C'est à tous les corps de la police (commissaires, officiers, gradés et gardiens de la paix) que l’intersyndicale de la profession s'est adressée pour ces rassemblements silencieux du 19 avril.

« Ce rassemblement qui fait suite aux deux suicides survenus hier (jeudi 18 avril, NDRL) est un moyen de montrer la prise de conscience nationale des faits. Il est temps de trouver des solutions face à cette vague de suicides », commente Thomas David, délégué de l’intersyndicale de la police de Rodez. « 28 personnes, c’est environ 1 policier tous les 4 jours, ce n’est plus supportable. ». En comparaison pour l’année 2018, 35 policiers avaient commis le geste irréparable.

Et les conditions de travail sont fortement pointées du doigt par le délégué de l’intersyndicale « Il y a un ras-le-bol depuis des années, cela fait beaucoup de temps que nous tirons la sonnette d’alarme.

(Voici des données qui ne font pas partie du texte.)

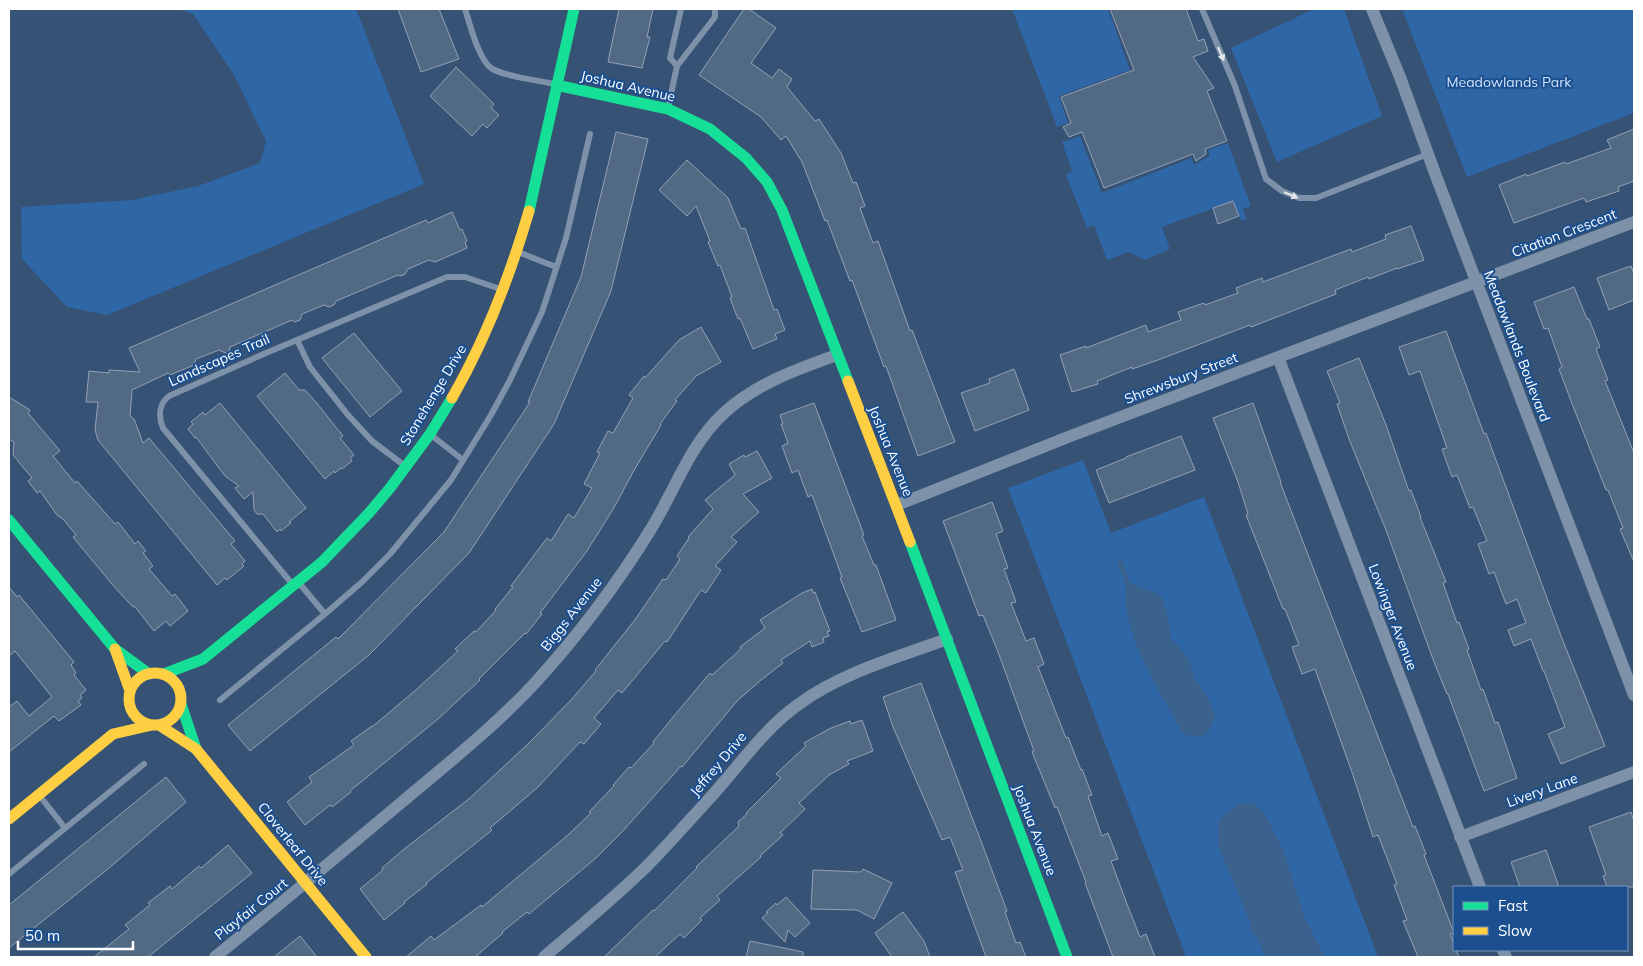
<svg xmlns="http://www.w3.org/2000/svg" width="1643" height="966" viewBox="0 0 1643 966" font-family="Mulish,sans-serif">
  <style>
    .green { fill: #2f66a5 }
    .water { fill: #3b618d }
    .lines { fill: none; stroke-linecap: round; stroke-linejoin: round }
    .stream { stroke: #3b618d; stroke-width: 4.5 }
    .building { fill: #526984; stroke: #92a2b6 }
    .lane { stroke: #7d92a8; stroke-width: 6 }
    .street { stroke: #7d92a8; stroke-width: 12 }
    .fast { stroke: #16e098; stroke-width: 11 }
    .slow { stroke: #ffcf43; stroke-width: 11 }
    .oneway { fill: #e5e9ee }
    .labels { text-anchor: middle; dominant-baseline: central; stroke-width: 4; stroke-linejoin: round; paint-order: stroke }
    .park-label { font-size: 14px; fill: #cfe3fa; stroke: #1b4f8f }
    .street-label { font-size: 14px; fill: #fff; stroke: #1b4f8f }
  </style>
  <rect width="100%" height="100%" fill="#365274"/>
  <path class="green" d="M179 9H356L424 184 107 315 67 307 22 259 21 207 132 200 198 186 260 163 266 141 234 75 193 14Z
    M1012 9H1108L1130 70 1059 96 1068 123 1057 127Z
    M1314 9H1344L1382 116 1277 162 1231 48Z
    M1402 9H1634V113L1467 177Z
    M1080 136 1102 193 1191 158 1194 165 1210 156 1208 150 1228 143 1251 206 1243 209 1247 219 1241 221 1233 201 1162 227 1170 249 1145 260 1129 252 1107 260 1094 225 1087 228 1066 175 1072 171 1062 142Z
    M1083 460 1111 533 1204 497 1378 957H1186L1008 488Z"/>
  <path class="water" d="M1127 582 1161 595 1168 617 1171 638 1189 659 1194 678 1208 698 1215 714 1209 731 1204 736 1184 735C1162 695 1117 629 1127 582Z
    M1252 802 1264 812 1283 850 1305 918 1322 952 1323 957H1265L1256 935 1251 934V925L1218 845V825L1221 818 1239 804Z"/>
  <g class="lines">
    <path class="stream" d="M1120 562 1129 587"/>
  </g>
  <path class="building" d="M398 9H439L459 59 421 72Z
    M619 9H653L647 37H650L642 68 608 62Z
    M744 9H749L776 28 751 63 772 78 779 69 792 79 787 87 815 121 819 119 841 153 853 183 856 182 865 206 860 208 873 243 878 241 910 331 912 330 955 442 918 456 886 366 884 367 852 280 850 281 827 220 825 221 802 162 786 136 781 140 761 117 699 75Z
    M1110 9H1186L1198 41 1204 39 1208 51 1193 57 1214 88 1207 91 1227 141 1205 149 1206 154 1196 161 1193 154 1104 188 1082 132 1069 137 1063 127 1071 123 1061 97 1134 70Z
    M456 67 494 104 491 108 499 115 487 128 483 124 472 136 430 96Z
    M1634 129V181L1618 187 1619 191 1586 202 1584 198 1514 223 1499 185 1526 174 1527 176 1565 162 1566 164 1611 148 1607 140Z
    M616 132 648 139 611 291 554 424 469 553 369 655 250 751 228 725 336 637 338 639 444 532 530 402H528L581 277Z
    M687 160 728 198 741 229 745 228 774 310 777 309 785 330 775 334 777 339 753 349 740 318 738 319 730 298 732 297 720 265 718 266 708 242 710 241 696 206 687 216 659 190Z
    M1233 201 1239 216 1218 224 1213 208Z
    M452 212 460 230 462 229 467 241 465 242 467 248 435 262 429 260 408 269 405 274 401 276 398 275 336 301 334 305 329 307 324 305 302 314 300 320 295 322 292 320 230 347 228 354 219 350 196 359 194 365 170 375 168 373 132 390 130 416 134 419 143 443 149 438 235 541 231 544 245 561 242 564 244 566 227 580 225 578 217 585 98 440 95 430 98 402H86L89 371 109 373V370L140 372 129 348 426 220 428 223Z
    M1411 226 1424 260 1397 269V268L1369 279 1368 277 1335 290 1336 294 1251 327 1250 325 1158 360 1132 369V367L1097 381 1098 384 1072 392 1060 355 1086 346V348L1146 325 1148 332 1181 320 1178 312 1204 303 1205 305 1238 293 1236 288 1262 278 1263 282 1351 249 1352 252 1386 239 1385 235Z
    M1631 266 1634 274V300L1609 310 1597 278Z
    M1574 287 1587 319H1589L1600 347 1596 349 1608 380 1605 381 1634 453V562L1620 529 1623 528 1608 490H1606L1571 401 1559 369 1562 367 1548 328 1544 329 1534 302Z
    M701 327 721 362 696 376 675 400 677 401 660 424 661 425 633 472 615 506 587 551 540 613 542 614 526 634 525 633 479 679 480 680 438 719 350 791 351 792 332 807 330 805 305 825 287 802 312 782 309 777 354 745 351 741 372 726V727L417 689 458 651 455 649 474 631 476 632 496 610 495 609 513 587 511 586 547 538 551 541 568 514 574 518 592 488 584 484 600 453 597 452 608 431 613 433 633 398 629 395 644 376 645 378 679 340Z
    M1446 331 1484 434 1486 433 1561 636 1605 746 1561 764 1548 734 1565 727 1544 671H1543L1531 639 1514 646 1508 630 1526 623 1517 599 1506 604 1494 572 1489 574 1478 544 1487 541 1473 507 1470 508 1457 475 1452 477 1442 449 1447 448 1420 371 1409 375 1399 347Z
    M354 333 402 391 370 417 322 358Z
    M1359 358 1386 425 1409 491 1411 490 1421 517H1420L1446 582 1443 583 1457 623 1459 622 1469 649 1467 650 1481 690 1483 689 1495 723 1498 722 1517 778 1484 791 1448 694H1447L1434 662 1386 530 1349 439 1337 404 1340 403 1327 371Z
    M1014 369 1029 410 975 431 961 393 990 383 989 379Z
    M285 373 299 390H305L315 401 343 436 340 438 354 455 350 458 352 461 342 469 341 468 335 473 334 471 325 479 257 396Z
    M9 397 30 410 28 413 60 451 53 456 75 483 77 481 115 524 118 522 135 544 138 541 146 551 143 553 153 566 149 569 172 596 175 594 188 611 170 626 166 621 154 631 136 608 131 605 111 583 73 537 76 535 63 519 57 515 40 491 37 493 28 481 32 478 13 455 14 442 9 439Z
    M220 403 306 508 289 522 291 523 281 531 280 529 277 532 263 514H257L254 510 253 492 244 499 235 488 239 486 225 476 196 437 195 438 188 429 193 424 191 422 203 412 205 415Z
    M814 403 864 535 862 536 874 565H876L896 620 862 632 840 578 842 577 812 495 808 497 798 470 792 473 782 446 788 443 781 424H783L780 415Z
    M1253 403 1281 482H1280L1413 827 1415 826 1426 854 1424 855 1454 933 1450 934 1454 944V950H1456L1459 957H1418L1403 921 1407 920 1394 885 1397 884 1378 835 1373 837 1353 775 1315 669 1302 674 1292 647 1299 645 1285 609H1283L1246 515 1248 514 1238 482 1213 418Z
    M1181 436 1195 470 1109 503 1096 470 1126 458V457Z
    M757 451 772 478 743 494 759 512 731 537 737 542 715 566 721 570 706 593 701 590 667 642 665 641 622 693 618 690 594 718 601 724 584 744 580 742 537 788 490 828 492 830 426 883 427 884 404 902 405 903 384 920 360 889 383 870 382 868 403 850 470 798 529 743 572 699 596 671 595 670 634 621 663 579 666 580 680 559 677 556 689 538 688 537 713 509 705 500 735 475 729 464 744 455 745 457Z
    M992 502 1003 531 996 534 1008 568 1004 569 1016 602 1011 603 1026 641 1034 638 1044 664 1038 667 1066 738 1068 737 1081 770 1082 769 1092 795 1088 796 1102 836 1108 833 1118 859 1111 861 1127 904 1140 937 1146 934 1155 957H1113L1085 883 1086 882 1057 807 1055 808 1032 752 1034 751 998 652 983 615 979 616 943 521Z
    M9 587 17 597 19 595 74 662 71 665 76 673 74 675 86 690 80 695 82 698 78 701 81 705 59 721 54 716 9 752V707L17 701 29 716 52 697 15 651 9 656Z
    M812 589 813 593 815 592 830 631 827 632 829 636 823 638 824 642 812 647 810 641 781 660 783 663 761 680 737 701 682 767 681 766 622 832 596 858 529 914 527 912 502 932 503 933 475 957H406L431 936 434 940 481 905 482 907 568 835 591 813 589 812 614 786 613 785 629 767 631 768 654 743 653 742 674 716 710 673 712 675 741 649 740 647 765 628 760 620 802 593Z
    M921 683 987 857 1007 911 1005 912 1016 943 1020 942 1026 957H986L955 872 963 870 950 837 942 840 893 727 883 697Z
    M862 720 873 751 847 761 849 764 829 775 799 803 805 809 780 833 783 835 760 856 761 857 717 896 720 900 700 918 702 920 684 938 680 934 655 957H604L653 910 654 911 697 868 696 867 739 826 738 822 747 814 746 813 781 778 776 774 806 746 804 743 831 728 850 721 851 724Z
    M166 777 186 802 109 868 9 948V905Z
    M1631 812 1634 821V887H1607L1603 876 1606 875 1589 827Z
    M228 845 252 873 148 957H94L129 929 125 925 150 905 148 903 170 886 172 889 199 866 201 868Z
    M1546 850 1559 887H1520L1511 862Z
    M863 869 892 883 874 919 857 910 811 909 813 870 861 872Z
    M786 897 810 923 795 937 788 930 785 942 762 918 768 913 766 912 776 903 777 905Z
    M903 912 924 941 930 957H892L875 933Z
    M300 936 317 957H274Z
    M750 941 803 952V957H746Z"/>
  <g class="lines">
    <path class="lane" d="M465 9C470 24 478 58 491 68 502 76 540 81 555 84
      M1202 9 1235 86 1266 179 1282 191 1299 198H1316L1428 154
      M677 66 670 58 681 9
      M668 108 677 66 715 17V9
      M518 252 556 267
      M297 340 310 367 348 415 372 441 405 466
      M431 435 463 460
      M299 583 325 614
      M293 585 163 428C158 416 159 404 169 396L266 353 447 277H465L503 290
      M220 700 325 614 362 582 390 554 451 480 491 415 510 380 542 312 566 238 590 134
      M39 795 65 828
      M9 874 144 764"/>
    <path class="street" d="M1372 9 1400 77 1436 176 1634 695
      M1278 357 1480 887
      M897 505 1068 437 1634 222
      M1460 837 1634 772
      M1503 950 1506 957
      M215 957C278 906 340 854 402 802 447 764 494 727 534 684 578 636 617 584 651 529 675 490 690 444 724 413 755 384 798 369 837 355
      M544 957C578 928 613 899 646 867 667 846 687 823 708 800 738 768 762 730 799 704 841 673 898 657 947 639"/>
    <path class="fast" d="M556 85 668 109 710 129 746 158 767 182 782 210 848 381
      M529 211 574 9
      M9 520 115 649 149 674
      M910 542 1067 957
      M164 674 203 659 322 562 369 513 390 488 430 434 452 398
      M181 704 196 749"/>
    <path class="slow" d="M848 381 910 542
      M452 398C486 339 510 276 529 211
      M115 649 130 691
      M129 699a26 26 0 1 1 52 0a26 26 0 1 1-52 0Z
      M159 725 196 749 366 957
      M9 819 113 734 152 725"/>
  </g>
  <defs><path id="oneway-solid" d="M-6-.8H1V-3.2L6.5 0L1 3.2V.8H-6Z" transform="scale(1.25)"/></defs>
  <g class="oneway">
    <use href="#oneway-solid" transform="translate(1221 54) rotate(67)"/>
    <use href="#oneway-solid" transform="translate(1291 195) rotate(23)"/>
  </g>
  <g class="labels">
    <g class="park-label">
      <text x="1509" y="82">Meadowlands Park</text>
    </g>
    <g class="street-label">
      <text transform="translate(628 86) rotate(13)">Joshua Avenue</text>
      <text transform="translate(1564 233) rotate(-21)">Citation Crescent</text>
      <text transform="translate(1517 346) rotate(69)">Meadowlands Boulevard</text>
      <text transform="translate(219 360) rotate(-24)">Landscapes Trail</text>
      <text transform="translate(1181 378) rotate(-21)">Shrewsbury Street</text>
      <text transform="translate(433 395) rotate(-59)">Stonehenge Drive</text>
      <text transform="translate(891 451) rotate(68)">Joshua Avenue</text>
      <text transform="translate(571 614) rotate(-52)">Biggs Avenue</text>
      <text transform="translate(1393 617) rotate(69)">Lowinger Avenue</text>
      <text transform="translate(718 764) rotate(-50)">Jeffrey Drive</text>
      <text transform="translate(1542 790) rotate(-20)">Livery Lane</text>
      <text transform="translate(1035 830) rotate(69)">Joshua Avenue</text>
      <text transform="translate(293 844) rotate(51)">Cloverleaf Drive</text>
      <text transform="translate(251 909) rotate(-39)">Playfair Court</text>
    </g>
  </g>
  <rect width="1643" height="966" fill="none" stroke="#ffffff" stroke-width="20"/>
  <rect x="1453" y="886" width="175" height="65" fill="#1b4f8f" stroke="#7695bc"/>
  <rect x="1463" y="902" width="25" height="8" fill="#16e098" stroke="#7695bc"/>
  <text x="1498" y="911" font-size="15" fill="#ffffff">Fast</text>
  <rect x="1463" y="927" width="25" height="8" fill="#ffcf43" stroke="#7695bc"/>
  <text x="1498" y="936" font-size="15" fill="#ffffff">Slow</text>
  <path d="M18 941v8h115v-8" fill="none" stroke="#ffffff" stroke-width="2.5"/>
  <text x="25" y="941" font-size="15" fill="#ffffff" stroke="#1b4f8f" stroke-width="4" paint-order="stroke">50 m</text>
</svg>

Les soucis sont à peu près les mêmes partout en France, des horaires décalés, un travail inadapté, des astreintes judiciaires épuisantes. Tout ça fait que les policiers ont des conditions de vie familiale qui les amènent à être désociabilisés. »

Malgré la mise en place d'un troisième plan de mobilisation, peu de choses changent. «Le management devrait être un peu plus participatif que directif», souligne Thomas David. La création d'une cellule d'alerte 24 heures sur 24 est donc prévu, tout comme une évolution de management en replacant l'humain au centre des problèmes.

L’intersyndicale de la police espère maintenant que le plan de lutte contre les suicides dans la profession devienne une cause nationale et que ce plan soit décrété priorité ministérielle.